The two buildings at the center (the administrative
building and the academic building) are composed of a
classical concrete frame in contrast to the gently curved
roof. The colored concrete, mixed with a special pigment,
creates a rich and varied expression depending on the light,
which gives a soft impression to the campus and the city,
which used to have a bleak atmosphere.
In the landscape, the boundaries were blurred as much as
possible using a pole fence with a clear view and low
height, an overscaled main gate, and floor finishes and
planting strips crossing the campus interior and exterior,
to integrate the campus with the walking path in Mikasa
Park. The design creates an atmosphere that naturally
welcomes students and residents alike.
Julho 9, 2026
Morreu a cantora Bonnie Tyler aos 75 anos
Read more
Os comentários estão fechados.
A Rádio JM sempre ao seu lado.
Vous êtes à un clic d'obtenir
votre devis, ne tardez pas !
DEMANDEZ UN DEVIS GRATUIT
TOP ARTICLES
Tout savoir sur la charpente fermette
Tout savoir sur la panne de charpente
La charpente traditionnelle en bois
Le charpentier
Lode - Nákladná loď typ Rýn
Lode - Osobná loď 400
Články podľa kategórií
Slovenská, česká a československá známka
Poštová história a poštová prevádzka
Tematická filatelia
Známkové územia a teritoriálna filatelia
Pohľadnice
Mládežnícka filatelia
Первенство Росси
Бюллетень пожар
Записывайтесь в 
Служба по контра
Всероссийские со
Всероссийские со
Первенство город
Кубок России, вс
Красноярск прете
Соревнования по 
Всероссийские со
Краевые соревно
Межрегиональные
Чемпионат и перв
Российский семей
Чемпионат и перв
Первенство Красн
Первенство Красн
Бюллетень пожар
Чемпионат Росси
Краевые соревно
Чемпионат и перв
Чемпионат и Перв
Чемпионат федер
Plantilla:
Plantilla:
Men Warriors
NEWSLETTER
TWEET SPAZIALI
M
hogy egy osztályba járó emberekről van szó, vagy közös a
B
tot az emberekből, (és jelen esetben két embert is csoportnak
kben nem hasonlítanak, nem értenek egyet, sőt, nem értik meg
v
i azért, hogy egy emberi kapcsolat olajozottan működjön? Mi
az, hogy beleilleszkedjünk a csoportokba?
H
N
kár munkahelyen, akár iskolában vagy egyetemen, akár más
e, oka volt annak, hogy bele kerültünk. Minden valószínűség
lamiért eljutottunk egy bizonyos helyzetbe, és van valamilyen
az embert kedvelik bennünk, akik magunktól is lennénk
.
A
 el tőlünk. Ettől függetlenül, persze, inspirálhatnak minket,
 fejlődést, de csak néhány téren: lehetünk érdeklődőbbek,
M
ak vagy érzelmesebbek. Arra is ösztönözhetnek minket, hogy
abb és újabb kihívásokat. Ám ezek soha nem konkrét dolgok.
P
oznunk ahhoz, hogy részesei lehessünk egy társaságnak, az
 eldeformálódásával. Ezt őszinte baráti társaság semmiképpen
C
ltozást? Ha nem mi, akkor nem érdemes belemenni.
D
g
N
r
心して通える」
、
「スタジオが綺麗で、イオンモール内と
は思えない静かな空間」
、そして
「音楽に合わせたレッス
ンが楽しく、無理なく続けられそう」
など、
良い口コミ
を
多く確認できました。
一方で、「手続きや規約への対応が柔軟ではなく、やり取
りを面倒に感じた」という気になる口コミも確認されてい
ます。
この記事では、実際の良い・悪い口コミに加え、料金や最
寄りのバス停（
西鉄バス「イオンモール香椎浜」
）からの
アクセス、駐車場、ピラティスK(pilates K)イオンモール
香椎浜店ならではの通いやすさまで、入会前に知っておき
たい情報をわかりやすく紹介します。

...

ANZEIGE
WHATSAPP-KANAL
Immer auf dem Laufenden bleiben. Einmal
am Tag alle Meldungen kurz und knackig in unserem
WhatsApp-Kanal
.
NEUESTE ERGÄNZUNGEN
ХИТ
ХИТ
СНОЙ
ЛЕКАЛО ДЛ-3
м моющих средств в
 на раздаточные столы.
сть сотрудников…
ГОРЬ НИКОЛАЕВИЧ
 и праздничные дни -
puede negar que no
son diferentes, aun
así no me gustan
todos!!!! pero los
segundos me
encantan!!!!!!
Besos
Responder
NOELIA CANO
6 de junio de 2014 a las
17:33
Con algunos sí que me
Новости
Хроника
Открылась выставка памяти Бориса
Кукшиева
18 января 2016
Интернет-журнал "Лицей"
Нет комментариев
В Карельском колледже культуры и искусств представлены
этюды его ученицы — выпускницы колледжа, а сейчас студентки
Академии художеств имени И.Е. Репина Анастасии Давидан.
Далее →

--

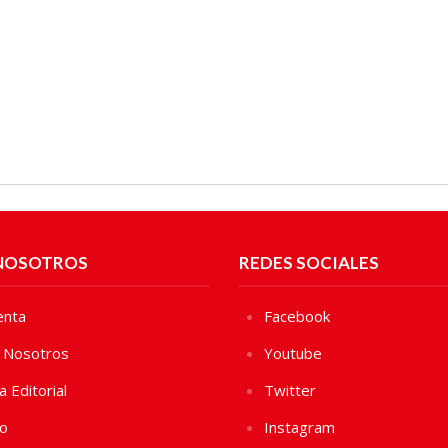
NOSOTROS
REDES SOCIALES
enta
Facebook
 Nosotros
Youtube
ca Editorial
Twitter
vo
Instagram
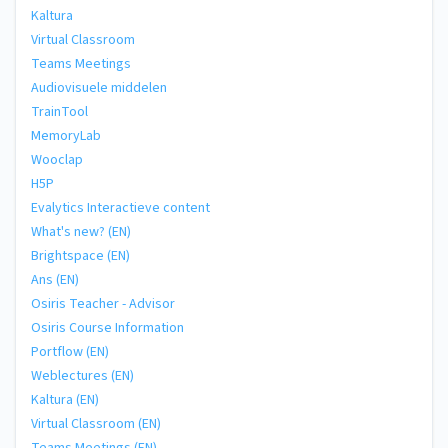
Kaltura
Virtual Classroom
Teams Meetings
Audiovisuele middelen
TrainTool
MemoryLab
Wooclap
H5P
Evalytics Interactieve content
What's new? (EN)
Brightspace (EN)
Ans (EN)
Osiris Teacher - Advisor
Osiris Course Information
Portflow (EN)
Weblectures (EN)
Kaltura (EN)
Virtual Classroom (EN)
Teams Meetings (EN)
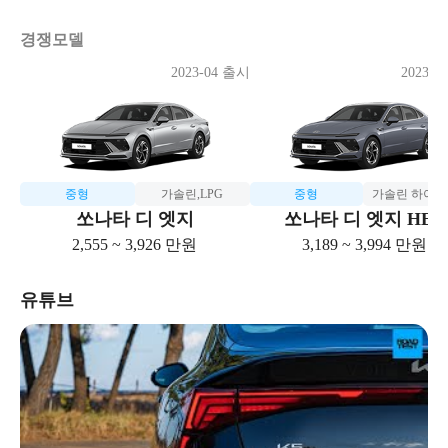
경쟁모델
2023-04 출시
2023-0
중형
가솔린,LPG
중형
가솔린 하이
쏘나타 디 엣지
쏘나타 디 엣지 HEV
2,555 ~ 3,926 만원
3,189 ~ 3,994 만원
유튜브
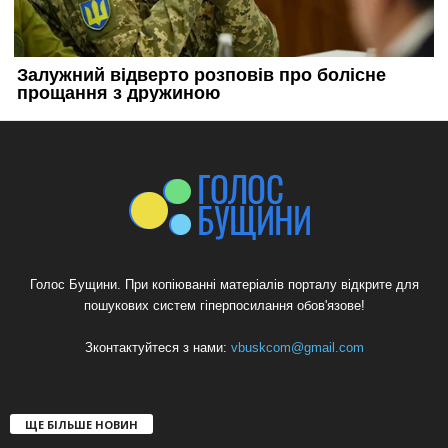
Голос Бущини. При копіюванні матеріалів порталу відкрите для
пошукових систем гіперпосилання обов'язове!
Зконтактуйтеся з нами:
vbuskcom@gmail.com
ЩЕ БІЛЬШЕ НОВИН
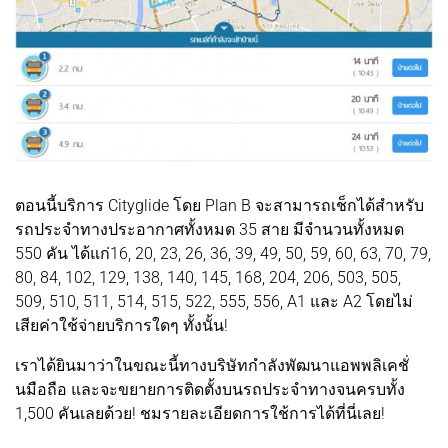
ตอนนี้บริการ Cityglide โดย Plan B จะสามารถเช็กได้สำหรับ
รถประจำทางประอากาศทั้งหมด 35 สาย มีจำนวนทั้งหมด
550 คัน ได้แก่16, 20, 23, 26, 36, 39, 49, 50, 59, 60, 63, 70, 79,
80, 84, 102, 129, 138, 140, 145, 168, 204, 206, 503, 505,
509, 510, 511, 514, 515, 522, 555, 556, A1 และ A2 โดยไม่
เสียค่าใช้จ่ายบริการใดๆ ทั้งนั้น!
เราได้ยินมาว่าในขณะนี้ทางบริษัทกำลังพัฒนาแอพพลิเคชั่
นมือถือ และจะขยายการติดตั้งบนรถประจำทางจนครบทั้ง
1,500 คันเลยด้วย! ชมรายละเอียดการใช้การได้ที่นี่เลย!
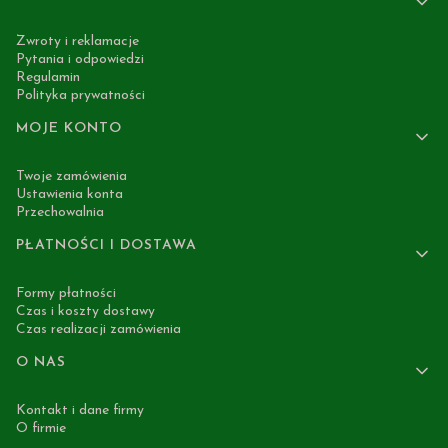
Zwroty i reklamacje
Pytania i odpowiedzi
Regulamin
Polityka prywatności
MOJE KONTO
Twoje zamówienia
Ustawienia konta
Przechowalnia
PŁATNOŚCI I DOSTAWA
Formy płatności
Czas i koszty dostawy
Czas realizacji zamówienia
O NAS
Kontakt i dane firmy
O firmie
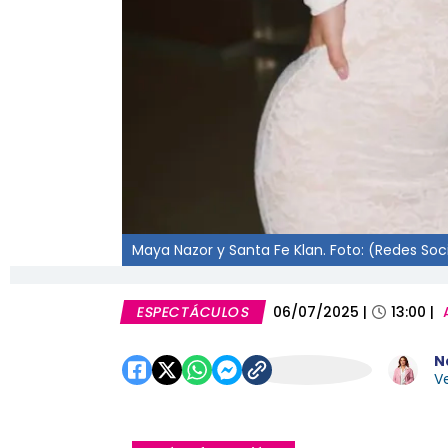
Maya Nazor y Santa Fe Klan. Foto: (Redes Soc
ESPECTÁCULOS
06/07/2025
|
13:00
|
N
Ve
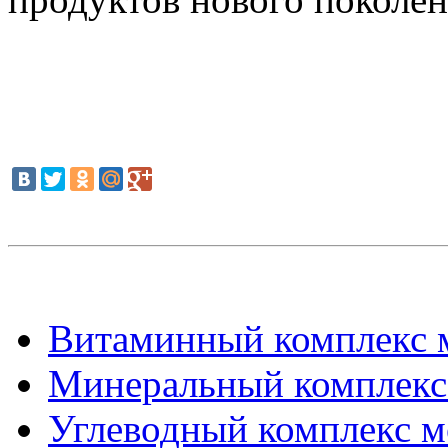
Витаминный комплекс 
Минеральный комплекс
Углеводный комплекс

● **EXERCISE PROMPT**
Copy out, character for character, everything from the line containing "Витаминный комплекс" down to the line containing "Углеводный комплекс", including both of those lines.

● **REPLY TO THE EXERCISE**
Витаминный комплекс 
Минеральный комплекс
Углеводный комплекс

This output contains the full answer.